Partial sum of rows of Pascal's triangle

There really isn't a closed-form expression for the partial row sums of Pascal's triangle. The expression I imagine you're getting, $$\sum_{k=0}^m \binom{n}{k} = 2^n - \binom{n}{m+1} {}_2F_1(1,m+1-n;m+2;-1),$$ isn't really a closed-form; it's just the original sum expressed differently. (One of the answers to the MO question mentioned above by anon says this as well.)

So, why is this?

(In what follows, the original version contained a partial explanation, as the OP merely wanted hints. Now that the OP has completed the derivation for him/herself, I'm giving the full argument.)

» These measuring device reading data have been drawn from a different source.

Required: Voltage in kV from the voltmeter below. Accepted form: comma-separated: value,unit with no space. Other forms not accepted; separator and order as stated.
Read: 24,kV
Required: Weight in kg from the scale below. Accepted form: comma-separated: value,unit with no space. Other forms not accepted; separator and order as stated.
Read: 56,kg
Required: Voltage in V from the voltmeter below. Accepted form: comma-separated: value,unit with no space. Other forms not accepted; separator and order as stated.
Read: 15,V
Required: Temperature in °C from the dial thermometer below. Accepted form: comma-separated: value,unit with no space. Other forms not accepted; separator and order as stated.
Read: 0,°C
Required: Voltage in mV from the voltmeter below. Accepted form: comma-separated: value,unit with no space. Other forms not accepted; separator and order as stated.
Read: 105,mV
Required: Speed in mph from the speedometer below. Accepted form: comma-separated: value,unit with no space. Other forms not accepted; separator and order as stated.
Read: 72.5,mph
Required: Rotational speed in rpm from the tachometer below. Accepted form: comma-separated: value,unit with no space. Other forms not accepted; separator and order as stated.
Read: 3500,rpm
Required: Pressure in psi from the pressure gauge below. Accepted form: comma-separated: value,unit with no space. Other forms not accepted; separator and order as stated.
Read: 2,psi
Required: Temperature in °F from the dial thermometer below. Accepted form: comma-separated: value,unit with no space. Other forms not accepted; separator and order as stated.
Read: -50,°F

We have $$ \binom{n}{m+1} {}_2F_1(1,m+1-n;m+2;-1) = \binom{n}{m+1} \sum_{k=0}^{\infty} \frac{1^{\overline{k}} (m+1-n)^{\overline{k}} (-1)^k}{(m+2)^{\overline{k}} k!}$$ $$= \binom{n}{m+1} \left[ 1 - \frac{1(m+1-n)}{(m+2)1} + \frac{2!(m+1-n)(m+2-n)}{(m+2)(m+3)2!} \mp \cdots \right]$$ $$= \frac{n!}{(m+1)!(n-m-1)!} \left[ 1 + \frac{n-m-1}{m+2} + \frac{(n-m-1)(n-m-2)}{(m+2)(m+3)} + \cdots \right]$$ $$= \binom{n}{m+1} + \binom{n}{m+2} + \binom{n}{m+3} + \cdots $$ $$= \sum_{k=m+1}^n \binom{n}{k}.$$

Thus $$\sum_{k=0}^m \binom{n}{k} = 2^n - \binom{n}{m+1} {}_2F_1(1,m+1-n;m+2;-1)$$ is just a rewrite of the original sum (together with the fact that $\sum_{k=0}^n\binom{n}{k} = 2^n$).

By the way, Concrete Mathematics spends some time discussing $\sum_{k=0}^m \binom{n}{k}$. On p. 165 they say

"Surely if we can evaluate the corresponding sum with alternating signs, we ought to be able to do this one. But no; there is no closed form for the partial sum of a row of Pascal's triangle."

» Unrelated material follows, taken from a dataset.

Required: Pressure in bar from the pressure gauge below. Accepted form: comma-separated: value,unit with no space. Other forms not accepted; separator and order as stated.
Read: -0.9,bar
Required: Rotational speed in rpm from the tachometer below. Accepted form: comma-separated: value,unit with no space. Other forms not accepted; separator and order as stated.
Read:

Then on p. 228 they discuss the sum again, in the context of Gosper's algorithm for finding partial hypergeometric sums. This gives an explanation for why there is no closed-form, as Gosper's algorithm either finds one or proves that no such one exists.

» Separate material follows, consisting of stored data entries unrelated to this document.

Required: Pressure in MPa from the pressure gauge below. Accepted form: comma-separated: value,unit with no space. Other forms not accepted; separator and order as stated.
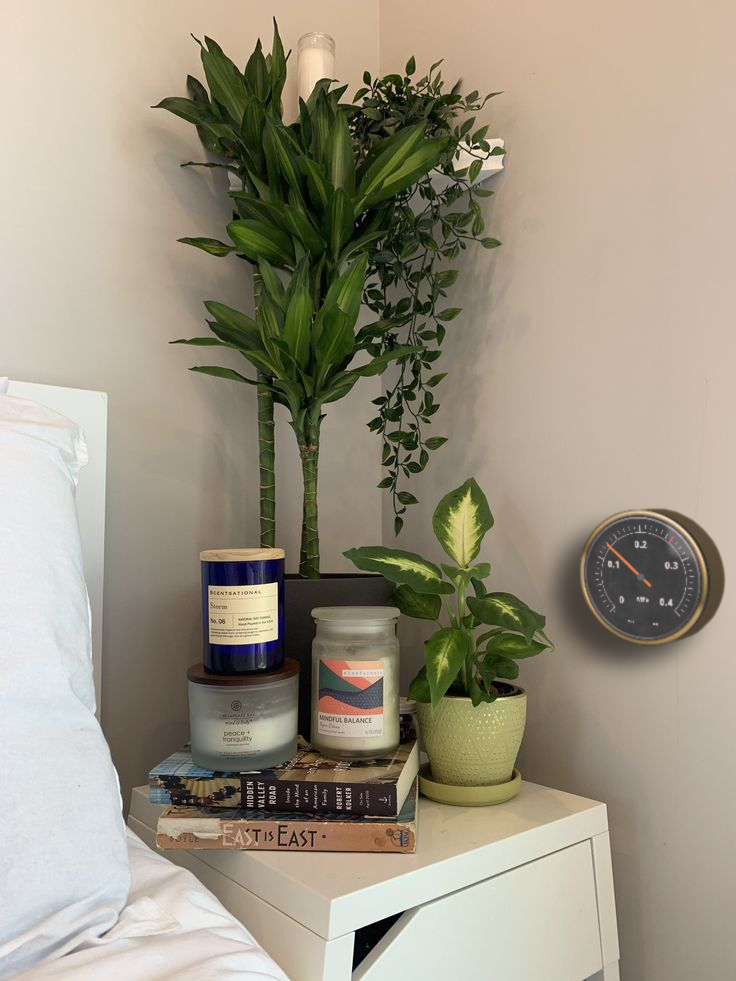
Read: 0.13,MPa
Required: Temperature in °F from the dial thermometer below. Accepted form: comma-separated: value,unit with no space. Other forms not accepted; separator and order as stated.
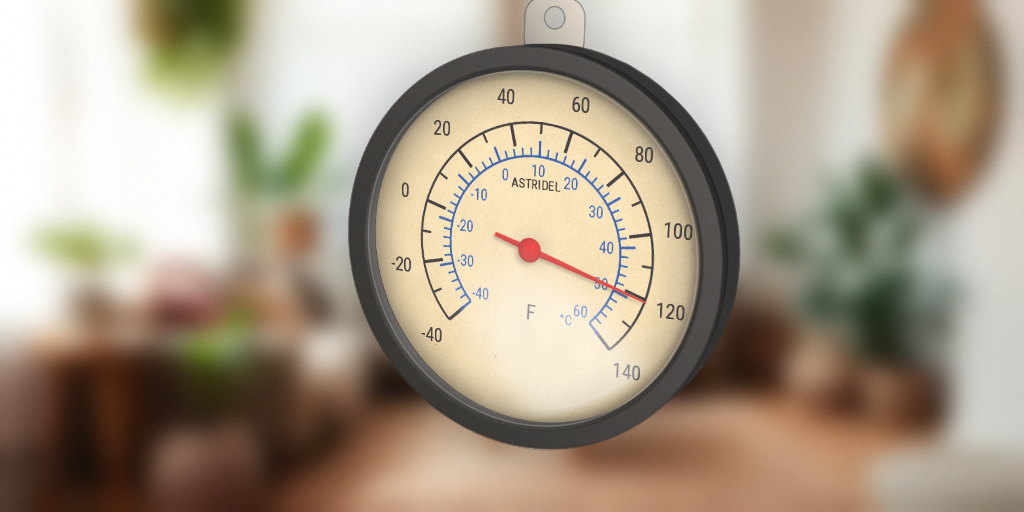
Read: 120,°F
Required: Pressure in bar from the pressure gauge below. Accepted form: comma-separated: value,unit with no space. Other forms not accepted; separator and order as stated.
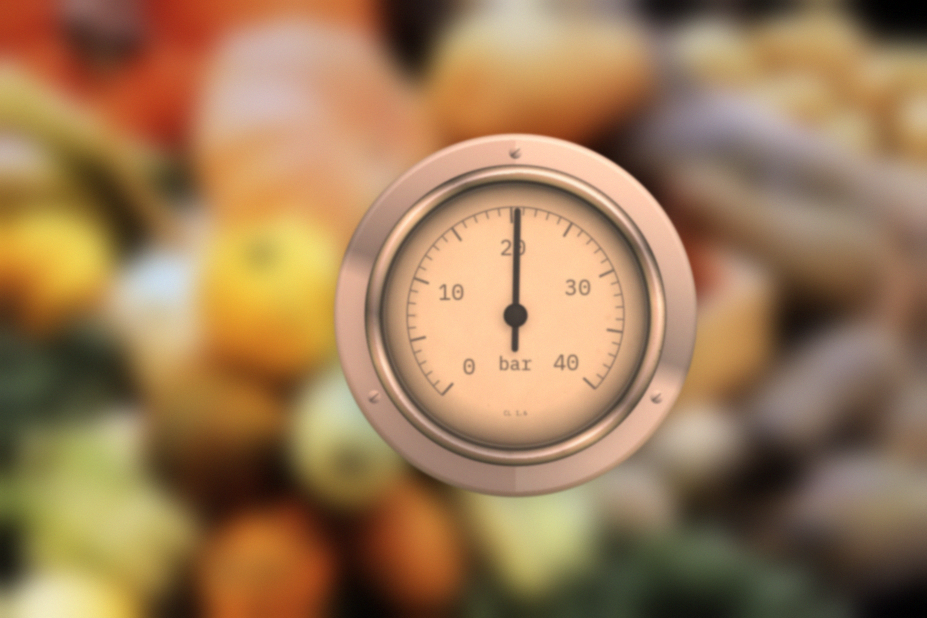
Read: 20.5,bar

"If we apply the same method to find the indefinite sum $\sum \binom{n}{k} \delta k,$ without the $(-1)^k$, everything will be almost the same except that $q(k)$ will be $n-k$; hence $Q(k) = n-2k$ will have greater degree than $R(k)=n$, and we will conclude that $d$ has the impossible value $\deg(p) - \deg(Q) = -1$. (The polynomial $s(k)$ cannot have negative degree, because it cannot be zero.) Therefore the function $\binom{n}{k}$ is not summable in hypergeometric terms."

However, Exercise 9.42 on p. 492 asks to prove the asymptotic formula $$\sum_{k \leq \alpha n} \binom{n}{k} = 2^{n H(\alpha) - \frac{1}{2} \log_2 n + O(1)},$$ where $H(\alpha) = \alpha \log_2 \frac{1}{\alpha} + (1-\alpha) \log_2 (\frac{1}{1-\alpha})$, for $\alpha \leq \frac{1}{2}$.

There is an outline of the proof of this result in the answer section, so you can look that up if you want to see how they obtain it. See also robjohn's comments below.

If $\alpha \geq \frac{1}{2}$, then $$\sum_{k \leq \alpha n} \binom{n}{k} = 2^{n + O(1)},$$ since the sum is bounded above by $2^n$ and below by $2^{n-1}$.

(Page numbers are for the second edition of Concrete Mathematics.)